== THE PROBLEM ==
How many lines in the records below contain the word "clouds"? Reply with the number alone.
----
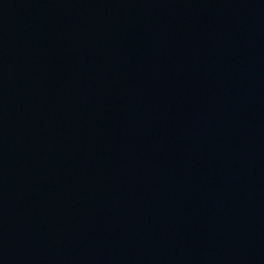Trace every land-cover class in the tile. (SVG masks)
<instances>
[{
    "label": "water",
    "instance_id": "1",
    "mask_svg": "<svg viewBox=\"0 0 264 264\" xmlns=\"http://www.w3.org/2000/svg\"><path fill=\"white\" fill-rule=\"evenodd\" d=\"M0 264H264V0H0Z\"/></svg>",
    "mask_w": 264,
    "mask_h": 264
}]
</instances>
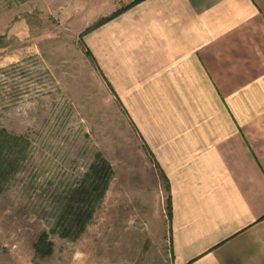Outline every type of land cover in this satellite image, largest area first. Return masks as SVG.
Returning <instances> with one entry per match:
<instances>
[{
  "label": "rangeland",
  "instance_id": "obj_1",
  "mask_svg": "<svg viewBox=\"0 0 264 264\" xmlns=\"http://www.w3.org/2000/svg\"><path fill=\"white\" fill-rule=\"evenodd\" d=\"M134 1L0 0V130L31 142L0 191V264H176L167 176L92 50L109 21L87 32ZM105 161L104 195L61 236Z\"/></svg>",
  "mask_w": 264,
  "mask_h": 264
},
{
  "label": "crops",
  "instance_id": "obj_2",
  "mask_svg": "<svg viewBox=\"0 0 264 264\" xmlns=\"http://www.w3.org/2000/svg\"><path fill=\"white\" fill-rule=\"evenodd\" d=\"M103 27L94 56L170 185L176 264H264V0H146Z\"/></svg>",
  "mask_w": 264,
  "mask_h": 264
},
{
  "label": "trees",
  "instance_id": "obj_3",
  "mask_svg": "<svg viewBox=\"0 0 264 264\" xmlns=\"http://www.w3.org/2000/svg\"><path fill=\"white\" fill-rule=\"evenodd\" d=\"M142 0H136L133 3L114 12L110 17L105 18L99 24L88 29V33L103 25L104 23L116 18L124 11L130 9ZM31 142L26 136H17L10 134L5 130H0V191L8 188V183L11 175L20 168L21 162L29 154ZM104 164H96L90 170L82 181L80 198L78 199V216L77 219L61 218L59 230L63 237H76L83 230L87 220L89 219L92 207L100 201L107 188L110 178V166L105 161ZM72 205V209L76 208ZM67 219V220H66Z\"/></svg>",
  "mask_w": 264,
  "mask_h": 264
}]
</instances>
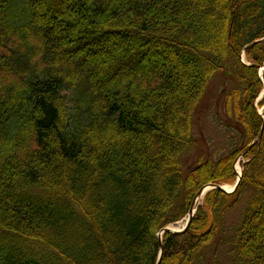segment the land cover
Returning a JSON list of instances; mask_svg holds the SVG:
<instances>
[{"label": "trees", "instance_id": "1", "mask_svg": "<svg viewBox=\"0 0 264 264\" xmlns=\"http://www.w3.org/2000/svg\"><path fill=\"white\" fill-rule=\"evenodd\" d=\"M263 63L264 0H0V264H155L197 191L234 183ZM222 72L227 150L186 167ZM243 159L234 192L162 234L159 264H219V246L222 264H264V131Z\"/></svg>", "mask_w": 264, "mask_h": 264}, {"label": "rangeland", "instance_id": "2", "mask_svg": "<svg viewBox=\"0 0 264 264\" xmlns=\"http://www.w3.org/2000/svg\"><path fill=\"white\" fill-rule=\"evenodd\" d=\"M233 85L234 80L228 72L218 73L209 83L205 95L196 108L193 126V134L196 142L194 147L185 156L186 158H184L186 167L193 164L200 154L218 157L226 152L227 137L225 135L226 132L221 126V122L225 120V115L223 113V93ZM260 99L261 96L258 101H256L258 110L261 108L259 104ZM236 166L238 170L241 168L239 164ZM232 184L233 183H225L221 185L226 189L227 186H232ZM245 202L246 198L243 197L227 211L224 225L227 230L240 222ZM183 223L184 219L174 224V227L179 228ZM215 245L216 243L214 242L210 247L211 249L209 248L208 254L212 255L211 250L215 248ZM223 250L225 251V247H217L216 261L219 260V264H222L225 262L224 259H227Z\"/></svg>", "mask_w": 264, "mask_h": 264}, {"label": "water", "instance_id": "3", "mask_svg": "<svg viewBox=\"0 0 264 264\" xmlns=\"http://www.w3.org/2000/svg\"><path fill=\"white\" fill-rule=\"evenodd\" d=\"M263 118H264V106H263ZM263 129H264V124L262 125L259 133L257 134V136L253 139V141L242 151V153H245L247 150H249L252 146H254L260 139H261V136H262V133H263ZM240 180V177L238 178L236 184L234 185V188H236L238 182ZM208 188H218V189H221V190H224L226 191L221 185H216V184H208V185H205L203 186L198 192H197V195H196V199L195 201L191 204L190 206V209H189V212H188V215H187V221L185 223V225L181 228V229H174V228H171V227H164L162 229V232H176V233H182L184 232L185 230H187L188 226H189V223L191 221V218L196 210V200L199 199L203 193L205 192V190H207ZM159 248H160V253H159V257H158V260L155 264H159L160 263V260H161V253H162V243L160 242L159 244Z\"/></svg>", "mask_w": 264, "mask_h": 264}, {"label": "bare ground", "instance_id": "4", "mask_svg": "<svg viewBox=\"0 0 264 264\" xmlns=\"http://www.w3.org/2000/svg\"><path fill=\"white\" fill-rule=\"evenodd\" d=\"M259 74H260V77L264 80V71L262 70H259ZM259 111L261 112V108H259ZM237 167V166H236ZM238 168V167H237ZM240 171V170H238ZM232 188V186H227L226 189L227 190H230Z\"/></svg>", "mask_w": 264, "mask_h": 264}]
</instances>
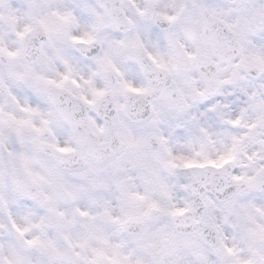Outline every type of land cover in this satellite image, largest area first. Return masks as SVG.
<instances>
[{"label": "clouds", "instance_id": "1", "mask_svg": "<svg viewBox=\"0 0 264 264\" xmlns=\"http://www.w3.org/2000/svg\"><path fill=\"white\" fill-rule=\"evenodd\" d=\"M0 264H264V0H0Z\"/></svg>", "mask_w": 264, "mask_h": 264}]
</instances>
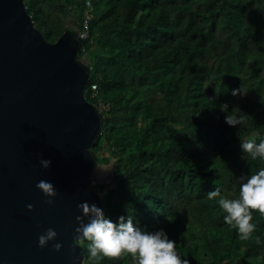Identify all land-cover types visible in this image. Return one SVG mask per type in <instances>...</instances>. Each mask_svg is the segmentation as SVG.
I'll use <instances>...</instances> for the list:
<instances>
[{
    "label": "trees",
    "instance_id": "obj_1",
    "mask_svg": "<svg viewBox=\"0 0 264 264\" xmlns=\"http://www.w3.org/2000/svg\"><path fill=\"white\" fill-rule=\"evenodd\" d=\"M87 1L110 171L82 264H264V0H23L50 43Z\"/></svg>",
    "mask_w": 264,
    "mask_h": 264
},
{
    "label": "water",
    "instance_id": "obj_2",
    "mask_svg": "<svg viewBox=\"0 0 264 264\" xmlns=\"http://www.w3.org/2000/svg\"><path fill=\"white\" fill-rule=\"evenodd\" d=\"M80 33L55 42L23 0H0V264H82L103 213L92 145L101 111L84 87Z\"/></svg>",
    "mask_w": 264,
    "mask_h": 264
},
{
    "label": "rangeland",
    "instance_id": "obj_3",
    "mask_svg": "<svg viewBox=\"0 0 264 264\" xmlns=\"http://www.w3.org/2000/svg\"><path fill=\"white\" fill-rule=\"evenodd\" d=\"M66 25H67L66 31L70 32L72 36L76 37L78 35V31H77L76 27L73 25V19L69 17L67 19ZM109 171H110L109 168H105V166L101 167V168L98 167V169H96V171L94 172L93 175L100 177L104 182L107 179V177L109 176Z\"/></svg>",
    "mask_w": 264,
    "mask_h": 264
},
{
    "label": "built area",
    "instance_id": "obj_4",
    "mask_svg": "<svg viewBox=\"0 0 264 264\" xmlns=\"http://www.w3.org/2000/svg\"><path fill=\"white\" fill-rule=\"evenodd\" d=\"M86 6L88 7L87 10H85L84 13V21H83V31L80 33V38H85L88 34V25H89V21L92 18V13H91V6H90V2L87 1L86 2ZM92 90L95 91L96 86L92 85L91 86ZM95 94V93H93ZM98 108V107H97ZM99 109V108H98ZM103 182V181H102ZM104 182L109 183V180L106 179ZM95 182L93 181L92 184H94Z\"/></svg>",
    "mask_w": 264,
    "mask_h": 264
}]
</instances>
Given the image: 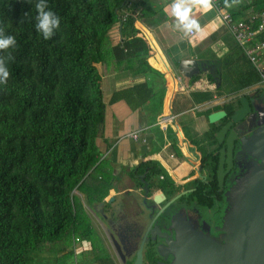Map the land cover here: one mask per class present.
Segmentation results:
<instances>
[{
  "label": "trees",
  "instance_id": "1",
  "mask_svg": "<svg viewBox=\"0 0 264 264\" xmlns=\"http://www.w3.org/2000/svg\"><path fill=\"white\" fill-rule=\"evenodd\" d=\"M147 1L45 0L60 17V27L44 40L35 28L38 0H0V29L17 41L7 50L13 59L4 61L10 76L0 84V264H30L31 252L54 241L65 250L77 235L94 240L101 264H115L73 190L89 194L93 186L92 201L102 187L108 191L109 176L99 174L106 168L95 143L105 104L96 64L119 46L111 38L120 31L130 60L148 57L147 41L135 24ZM220 3L225 6V0ZM245 4L233 13L236 18H245L248 10L264 12V0ZM123 9L130 12L126 21ZM5 54L0 51V58ZM234 106L223 107L231 114ZM218 128L210 131L211 144ZM208 156L204 151V160ZM138 167L164 175L167 191L173 192L174 181L156 160ZM213 182L217 187L216 173Z\"/></svg>",
  "mask_w": 264,
  "mask_h": 264
},
{
  "label": "crops",
  "instance_id": "2",
  "mask_svg": "<svg viewBox=\"0 0 264 264\" xmlns=\"http://www.w3.org/2000/svg\"><path fill=\"white\" fill-rule=\"evenodd\" d=\"M175 2L148 0L142 17L136 21L141 31L139 35L144 36L146 41L148 39L149 55L143 61L135 58L132 61L125 54L126 48L122 47L126 36L123 37L120 31L115 34L116 38H111V43L119 46L110 48L105 62L96 64L102 75L105 104L95 143L100 166L106 168L99 169V174L110 173L107 193L106 188L102 187L98 191L100 196H97H116V201L127 204L132 214L142 210L139 204L142 198L139 189L127 175V169L136 167L141 161L156 160L179 185V189L192 186L203 172L199 155L210 148V131L214 125L219 127L226 121L222 119L211 123L209 114L224 109L223 106L231 98L243 94L254 95V101L258 99L255 95H260L264 102V84L257 68L222 25L215 8L205 10L192 6L191 18L198 21L200 31L191 35L185 32L183 25L172 14L171 5ZM245 3L240 0L238 4L234 1L228 4L231 7L220 5L234 13L242 9ZM249 13L248 10L246 15ZM118 49L124 52L121 54ZM187 58L203 62L205 67L202 72L190 77L179 72L176 68L178 60ZM167 116H174V119L164 128L159 120ZM157 127H161L162 132H158ZM134 131H141L146 141L134 140L129 135ZM115 175L124 178L118 183L113 178ZM154 175L153 180L158 185H151V197L146 198L145 205L154 206V212H157L160 203L153 202L152 192L159 188L162 193L165 179L162 181V177ZM114 180L116 183L112 184ZM90 189L96 188L91 186ZM75 194L79 196L83 209L90 214L98 239L114 263L120 264L102 232L101 219L91 214L93 212L86 201V194L78 188ZM66 247V251L62 245L59 247L65 255H84L79 264L103 262L95 259L94 240L77 235ZM36 256L38 260L41 258L39 253Z\"/></svg>",
  "mask_w": 264,
  "mask_h": 264
},
{
  "label": "water",
  "instance_id": "3",
  "mask_svg": "<svg viewBox=\"0 0 264 264\" xmlns=\"http://www.w3.org/2000/svg\"><path fill=\"white\" fill-rule=\"evenodd\" d=\"M178 61L176 68L186 77L201 73L205 67L203 62L199 63L194 58ZM252 97L243 94L236 102H231L235 105L231 114L226 109L209 114L211 123L227 119L214 133L215 140L219 144L224 143L217 170L221 188L234 163V151L237 155L242 153L250 156L244 174L227 192L228 206L224 212L223 226L219 228L222 231L220 238L200 231L197 224L188 219L180 220L179 224L175 215L169 221L171 228L176 229L175 237L163 231L162 216L173 214L181 194L170 199L157 212H154L153 206L132 218L143 244L152 241L162 257L172 255V261L165 264H264V122H257L255 130L250 128L252 131L248 137H243L241 133L243 126L250 124L252 117L256 118L257 102ZM225 152L228 153L227 158ZM114 197L101 201L99 205L105 209L106 203H110L108 210L116 217L119 205L113 200ZM155 201L157 203L158 200ZM162 237H166L165 243L156 245ZM130 258L132 264H142V250L139 257L132 253Z\"/></svg>",
  "mask_w": 264,
  "mask_h": 264
},
{
  "label": "flooded vegetation",
  "instance_id": "4",
  "mask_svg": "<svg viewBox=\"0 0 264 264\" xmlns=\"http://www.w3.org/2000/svg\"><path fill=\"white\" fill-rule=\"evenodd\" d=\"M255 96H258V99L256 100L257 103H255V106L257 107V114L255 115L256 118L252 117L251 123L243 126L244 128L241 130L243 137L250 136V132L256 129L254 125L257 124V122H264V102L262 101L260 95ZM250 128H252V130H249ZM223 144H219L217 140L211 144L209 146V150H205V152L210 155L207 160H204L202 154L205 172L199 174L200 177L196 179V182L192 186L179 189L178 185L175 183V186L173 185V192H168L167 189L169 187V183L166 181L164 175H162V181L165 179L164 182H162V193L159 191V188H156L152 192L153 202L157 204L158 202L156 203L155 200H159L160 208H163L170 199L181 194L176 201L173 214H170L167 217L162 216V229L167 234L175 237L176 229L171 228V224L169 222L171 217L175 215V219L179 220V224L181 223L180 220L188 219L194 224H197L200 231L210 234L213 237L220 238L222 231L219 228L223 226V216L228 205V199L225 196V192L228 191L234 185L236 180L244 174L247 169V165L250 162V156L242 153L237 155L234 151V163L225 177L224 186L221 188L217 182V187H214L213 174L216 173L217 176L221 148ZM206 146H208V144ZM211 147L213 148L211 149ZM225 153L227 158L228 153ZM143 162L145 161H141L132 169H127V175L132 179L133 184L140 191L142 200L139 204L142 210L132 214L128 211L127 208L129 207L127 204L117 202L116 197H114L113 200L115 199L119 208L117 216L113 217L112 212L108 210V208H110V203H106L105 209L99 205V203L105 199L111 200V197L108 198L107 195V197H98V195L92 201L91 196L94 194V191L92 190L89 194L84 192L86 194L85 196L88 198H86V201L89 204V208L93 212L91 214L94 217L97 216L101 219V223L103 224L102 232L108 240L111 251L115 257H117L120 264H132L130 255L134 253L135 257H139L141 250L142 264H165L170 263L173 259L172 255H168L165 258L162 257L156 250L152 241L143 244L142 236L139 235L138 231L133 226L132 218L143 212H147V209H151V205L146 207L145 204L147 203H145V201L146 198L151 197V185H158L153 180L155 175L151 172V169L144 172H140L138 170V168H140L138 166ZM106 174L109 176L110 173L107 172ZM116 176L118 175H115L113 178H115L118 183L124 178L122 175L118 177ZM100 179H104V177L100 176ZM115 180L112 184L116 183ZM114 202L112 201L111 203L117 204ZM85 211L87 212V210ZM88 215L90 217V214ZM165 240L166 237L159 238L156 245L160 243L164 244Z\"/></svg>",
  "mask_w": 264,
  "mask_h": 264
},
{
  "label": "clouds",
  "instance_id": "5",
  "mask_svg": "<svg viewBox=\"0 0 264 264\" xmlns=\"http://www.w3.org/2000/svg\"><path fill=\"white\" fill-rule=\"evenodd\" d=\"M239 2L240 0H234L235 4H238ZM192 6H200L205 10H210L213 7L212 0H176V2L171 5L172 14L179 21V23L183 25L186 33H191L193 30L197 32L200 31L198 21L191 18ZM225 6L231 7V5H228L227 0H225ZM35 9L37 12L35 17L36 31L42 35L44 40H49L55 35L56 30L60 27V17L50 9L48 2H45V0H38L35 4ZM25 15H27V13H25ZM16 44L17 41L15 36L4 35L3 30L0 29V51H4L6 53L2 58H0V84H6L8 81L10 71L8 64L5 66L4 61L6 59L9 62L13 59L11 52H8L7 50L14 49ZM202 154L200 153L199 155V160L201 161H203ZM74 190L76 191L77 188Z\"/></svg>",
  "mask_w": 264,
  "mask_h": 264
},
{
  "label": "built area",
  "instance_id": "6",
  "mask_svg": "<svg viewBox=\"0 0 264 264\" xmlns=\"http://www.w3.org/2000/svg\"><path fill=\"white\" fill-rule=\"evenodd\" d=\"M213 7L218 12L221 23L229 31L238 45L246 51L249 59L257 68L264 84V12L259 16L255 13L248 14L245 18H236L229 9H224L218 0H212ZM130 12L123 10V21H126ZM138 14H135L137 16ZM193 30L190 34L195 35ZM174 116L161 117L159 123L166 128L167 123ZM134 140H144L141 131L129 134Z\"/></svg>",
  "mask_w": 264,
  "mask_h": 264
},
{
  "label": "rangeland",
  "instance_id": "7",
  "mask_svg": "<svg viewBox=\"0 0 264 264\" xmlns=\"http://www.w3.org/2000/svg\"><path fill=\"white\" fill-rule=\"evenodd\" d=\"M243 1L249 2V0H243ZM236 101H237V97H233L228 102H236ZM156 130L158 132H162L161 127H157ZM212 148L213 147H211V149ZM201 164H203V161H201ZM200 168H201V170H203V172H205L204 166H203V168L200 166ZM227 192L228 191L225 192L226 197H227ZM73 193L75 194V191ZM69 242H71V240ZM46 245H47V249L43 248V250H41V251L30 253L29 258L32 259L31 264H79L80 259L82 258V256H84L83 254L82 255L78 254V256L73 255L72 253H69L68 255L63 254V250L59 249V247L62 245V242L54 241V243L51 242V243H47ZM48 246H50L51 248H54V249H50V248H48ZM66 250H68V246L66 247ZM37 253H39L40 257H41L39 260L37 259V256H36ZM55 253H57V256L55 255ZM61 255H65V256H62L60 258H56V257L61 256Z\"/></svg>",
  "mask_w": 264,
  "mask_h": 264
}]
</instances>
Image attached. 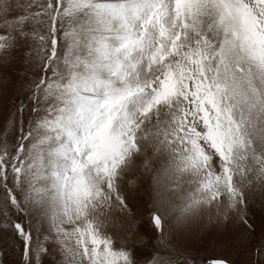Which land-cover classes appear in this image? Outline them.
Returning <instances> with one entry per match:
<instances>
[{
  "label": "snow or ice",
  "instance_id": "obj_1",
  "mask_svg": "<svg viewBox=\"0 0 264 264\" xmlns=\"http://www.w3.org/2000/svg\"><path fill=\"white\" fill-rule=\"evenodd\" d=\"M15 61L0 264H192L181 231L264 209V0H0V65Z\"/></svg>",
  "mask_w": 264,
  "mask_h": 264
},
{
  "label": "rangeland",
  "instance_id": "obj_2",
  "mask_svg": "<svg viewBox=\"0 0 264 264\" xmlns=\"http://www.w3.org/2000/svg\"><path fill=\"white\" fill-rule=\"evenodd\" d=\"M26 74L25 66L19 61L5 66L0 65V121L8 114L13 100L20 94L23 88V75ZM147 199L146 193L141 189L133 193L130 203L133 206L141 205ZM208 213L197 222H193L187 229L180 232L176 238L177 251L192 264H207V261L224 257L230 264H250V258L254 257V249L264 238V209L253 205L247 215L251 227H246L234 217L229 216L227 220L217 218L212 213V219H208ZM147 217L139 221L135 226L140 233L141 239L134 243V247L141 252H150L151 244L155 240L152 237ZM121 225L128 227L126 219L109 225V232L116 235L117 243L122 242L126 235L121 231Z\"/></svg>",
  "mask_w": 264,
  "mask_h": 264
}]
</instances>
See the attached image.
----
== REPLY ==
2